Concesionar obras de infraestructura, desde cárceles, carreteras y generadoras de energía hasta escuelas, propone ANEP, que al mismo tiempo indica que en esa forma el país irá llenando necesidades vitales y liberando recursos para obras sociales.
Otra alternativa sería concesionar esas "obras sociales" --entendidas como salud, educación y seguridad--, en vista del creciente desastre en que tales servicios están cayendo a causa de las pocas cualificaciones y la falta de capacidad administrativa de los funcionarios que manejan los ministerios y entidades encargadas.
La idea es excelente pero el principal impedimento para llevarla a cabo, si es que existiera voluntad "política" de hacerlo, es el historial como país en cuanto a garantizar las inversiones que efectúen emprendedores extranjeros.
Aquí siempre se corre el riesgo de que, en un arranque de fervor patriótico, la Asamblea decrete caerle encima a bienes foráneos o la Corte se rebusque para lo mismo.
Si después de tres años de finalizado el Puerto de La Unión éste sigue tirado y deteriorándose porque la izquierda no logra superar su rechazo a todo lo que huela a inversiones y capital extranjero ¿quién querrá meter dinero en construir una carretera o escuelas, si nadie le asegura que recuperará su inversión?
Aquí, parodiando al poeta Antonio Machado, "se hacen leyes al andar" y lo que tiene validez al inicio de la ruta se va descartando con el paso de los meses. Y no sólo eso, sino también a quien asume una obligación le suman nuevas, como cuando al contratar la construcción de una escuela piden luego que, por la misma cantidad, se haga un anexo que sirva de guardería.
Se reciben obras pero también conocimientos
Dando vuelta al argumento, si queremos que el país mejore su infraestructura pese a carecer de los recursos para hacerlo, debe comenzar rectificando mucho de lo actuado, lo que pasa por cumplir con los contratos y acuerdos que firma y dar en concesión a un operador internacional el manejo del Puerto. Esto se debe hacer antes de que el Puerto esté tan inservible por falta de mantenimiento que ya nadie tenga interés en él.

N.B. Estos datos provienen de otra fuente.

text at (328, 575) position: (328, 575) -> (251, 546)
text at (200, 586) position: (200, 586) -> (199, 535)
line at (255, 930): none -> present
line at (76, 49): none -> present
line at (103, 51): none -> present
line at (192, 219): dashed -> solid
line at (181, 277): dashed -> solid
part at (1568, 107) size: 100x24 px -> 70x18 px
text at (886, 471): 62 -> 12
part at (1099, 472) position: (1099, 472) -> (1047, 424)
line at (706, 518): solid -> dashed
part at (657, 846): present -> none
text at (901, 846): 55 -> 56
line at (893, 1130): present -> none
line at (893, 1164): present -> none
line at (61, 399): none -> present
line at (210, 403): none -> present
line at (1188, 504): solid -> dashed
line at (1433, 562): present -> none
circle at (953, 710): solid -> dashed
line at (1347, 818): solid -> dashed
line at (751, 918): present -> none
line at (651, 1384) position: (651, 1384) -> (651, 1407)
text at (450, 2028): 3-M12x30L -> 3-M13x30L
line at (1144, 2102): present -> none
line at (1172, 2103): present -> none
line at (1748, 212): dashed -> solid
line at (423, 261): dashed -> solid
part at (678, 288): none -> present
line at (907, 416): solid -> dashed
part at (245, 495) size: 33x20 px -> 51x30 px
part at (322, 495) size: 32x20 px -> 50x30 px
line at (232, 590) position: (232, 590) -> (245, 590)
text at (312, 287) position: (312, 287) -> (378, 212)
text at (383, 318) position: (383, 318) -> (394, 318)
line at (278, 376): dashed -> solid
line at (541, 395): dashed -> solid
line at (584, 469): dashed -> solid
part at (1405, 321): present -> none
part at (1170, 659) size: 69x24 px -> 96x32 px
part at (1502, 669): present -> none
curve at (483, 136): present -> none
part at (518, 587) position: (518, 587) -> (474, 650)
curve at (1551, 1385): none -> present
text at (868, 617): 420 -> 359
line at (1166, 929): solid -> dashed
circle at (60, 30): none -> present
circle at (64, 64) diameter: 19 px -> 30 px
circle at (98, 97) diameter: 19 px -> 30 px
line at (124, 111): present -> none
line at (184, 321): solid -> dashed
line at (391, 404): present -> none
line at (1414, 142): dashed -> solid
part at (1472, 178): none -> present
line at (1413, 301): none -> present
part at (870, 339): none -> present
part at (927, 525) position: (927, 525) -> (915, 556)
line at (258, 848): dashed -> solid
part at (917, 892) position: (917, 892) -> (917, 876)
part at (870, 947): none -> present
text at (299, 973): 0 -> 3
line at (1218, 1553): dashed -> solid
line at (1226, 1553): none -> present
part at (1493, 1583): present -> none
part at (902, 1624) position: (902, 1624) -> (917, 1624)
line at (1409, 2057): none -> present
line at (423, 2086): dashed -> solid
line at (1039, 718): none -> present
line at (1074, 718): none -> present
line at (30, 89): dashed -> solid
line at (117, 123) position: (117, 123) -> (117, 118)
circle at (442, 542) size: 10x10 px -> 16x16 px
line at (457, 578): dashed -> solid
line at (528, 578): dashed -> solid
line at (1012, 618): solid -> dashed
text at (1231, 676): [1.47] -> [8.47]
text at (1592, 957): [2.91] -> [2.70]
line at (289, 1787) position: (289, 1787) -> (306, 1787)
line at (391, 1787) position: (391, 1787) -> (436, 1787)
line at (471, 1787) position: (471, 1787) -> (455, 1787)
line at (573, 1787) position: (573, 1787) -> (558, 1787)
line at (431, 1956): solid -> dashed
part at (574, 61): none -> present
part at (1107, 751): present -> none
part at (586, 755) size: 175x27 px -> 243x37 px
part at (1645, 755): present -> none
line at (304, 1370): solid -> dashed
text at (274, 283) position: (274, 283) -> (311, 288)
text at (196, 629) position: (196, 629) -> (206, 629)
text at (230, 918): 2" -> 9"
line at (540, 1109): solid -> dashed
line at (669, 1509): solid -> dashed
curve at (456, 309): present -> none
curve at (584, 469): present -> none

Es triste que a esa gran obra, que costó doscientos millones de dólares, le hayan echado tierra encima, como si no existiera.
Concesionar infraestructura es la única opción que tenemos para no quedarnos a la cola del resto de la región, pues al estar endeudados hasta la coronilla, y endeudados para sostener una frondosa burocracia de partidarios, no para inversión en desarrollo y obras de progreso, estamos dejando de ser un país viable, capaz de pagar lo que se requiere para que calles y carreteras no se desbaraten, que haya donde meter a tanto criminal, que los niños no reciban clases en casas ruinosas sin aceptables servicios sanitarios o muebles, que las clínicas de salud no se sigan deteriorando.
Pero hay otro factor decisivo: concesionar obras es una forma de incorporar nuevas tecnologías a través de las capacitaciones que reciben los salvadoreños que participan en la ejecución de proyectos diversos. Hay que recordar, al respecto, el gran aporte a la formación de técnicos e ingenieros que en su momento realizó la Texas Instruments, que por un tiempo nos mantuvo a la cabeza de la región en ese campo.
Se trata de levantarnos o de seguir cayendo.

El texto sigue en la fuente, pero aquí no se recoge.